It’s hard to escape health and fitness gadgets, and why would you want to? The best can offer great ways to help monitor your progress and keep you on track as you strive to reach the health and fitness goals you promised yourself at the start of the year.
The annual Consumer Electronics Show (CES), held in Las Vegas last month, is billed as the global stage for innovation. It was crammed with transformative new technology, including some smart new health and fitness gadgets. How many of them will make it to the shops is anyone’s guess, but our money’s on this first one being a Christmas best-seller.
Connected toothbrushes can track your brushing behavior and help you spot the bits you’ve missed. Nothing new there. But Colgate has a prototype toothbrush that can somehow ‘see’ through a mouthful of foamy toothpaste to detect the build-up of plaque. White light means move on, blue means keep brushing. It won the CES 2020 Innovation Award for Health and Beauty and we’re told it should be on sale later this year. If you’re still wondering if an electric toothbrush is worth buying, you might want to wait until this beauty hits the shops
They’ve been around for over a decade, but the manufacturers keep finding new ways to update them. Some of the latest versions seem as close as you can get to a smart watch, without actually being one. You can answer calls, respond to text messages, get email notifications and do all the things you’d expect a fitness band to do, including heart rate monitoring, sleep stats and oxygen saturation. Some have automatic activity tracking - so you don’t have to stop and re-program the band – and inactivity reminders if you spend too long sitting at your desk. There are waterproof bands, bands with GPS tracking and an activity tracker for your cat. We kid you not, kitty.
Connected running insoles
The latest innovation for runners is a set of insoles embedded with sensors that capture data as you run. Each of the 32 sensors on NURVV’s insoles operate at an astonishing 1,000 times per second. The data is sent to an accompanying app (iOS or Android) giving you a detailed analysis of your running style. That includes cadence, step length, foot strike, pronation, balance, pace, speed and more. The manufacturers claim the insoles can reduce the risk of injury and fit into any style of running shoe. They’re rain, mud and puddle proof. (Let’s hope they’re sweat-proof too.)
Smart swimming goggles
Another winner of a CES Innovation award was Vuzix for its smart swimming goggles. If you love metrics when you work out, you’re going to love these swimming goggles. The mini heads-up display, viewed on the lens, gives you real-time workout information while you swim. The display can be configured to appear on either lens. Such technology doesn’t come cheap so you may not love the price. Forget spending $20 on a pair of goggles. Vuzix charges a cool $US 500.
Scales that tell you how much you weigh are so yesterday. Smart scales use sensors under your feet to track your percentage of body fat and calculate your BMI. Why does that matter?

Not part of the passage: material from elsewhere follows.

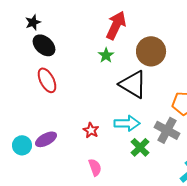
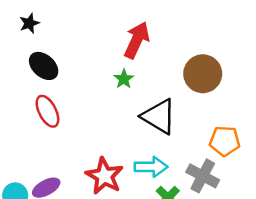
black star: (33, 22) -> (29, 23), moved
brown circle: (151, 51) -> (203, 74), moved
red star: (91, 130) -> (104, 176), size x1.8

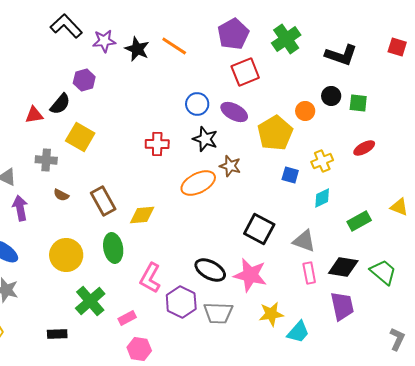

Muscle weighs more than fat so if you’re adding muscle you might be gaining weight. Smart scales can tell the difference. They can sync the results to your phone with handy charts that track any changes, and some can even tweet your weight. A word of caution – smart scales use electrical impulses, so they’re best avoided if you have a pacemaker or other electrical device fitted.
The humble skipping rope has undergone something of a revolution since playground days. Yes, it’s still a rope, but you can now get smart skipping ropes with a heads-up display that shows your tally of skips in mid-air. What a relief to wave goodbye to the mental strain of counting and have it sent straight to your smartphone instead. The downside is the display can move out of sight if you move the handles as you skip.

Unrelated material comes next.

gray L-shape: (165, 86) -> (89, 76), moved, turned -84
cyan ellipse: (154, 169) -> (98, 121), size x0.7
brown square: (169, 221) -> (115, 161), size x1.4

And finally, there’s the fork
It’s been around a while, so we must apologise for not introducing you to HAPIfork any sooner. A gadget fitted to your bicycle? No, HAPIfork is connected cutlery, a fork with an associated app to track how fast it moves. The fork lights up and vibrates if you eat too quickly. So, no more guzzling food on the go. Presumably, you can pop it in your pocket and take it to a restaurant too. Our tip? Don’t order peas.
Always consult your doctor before starting a new fitness regime, and don’t rely on gadgets alone to track your health. Gadgets are no substitute for a visit to a suitably qualified healthcare professional.
Disclaimer: All information contained in this article is intended for general information purposes only. The information provided should not be relied upon as medical advice and does not supersede or replace a consultation with a suitably qualified healthcare professional.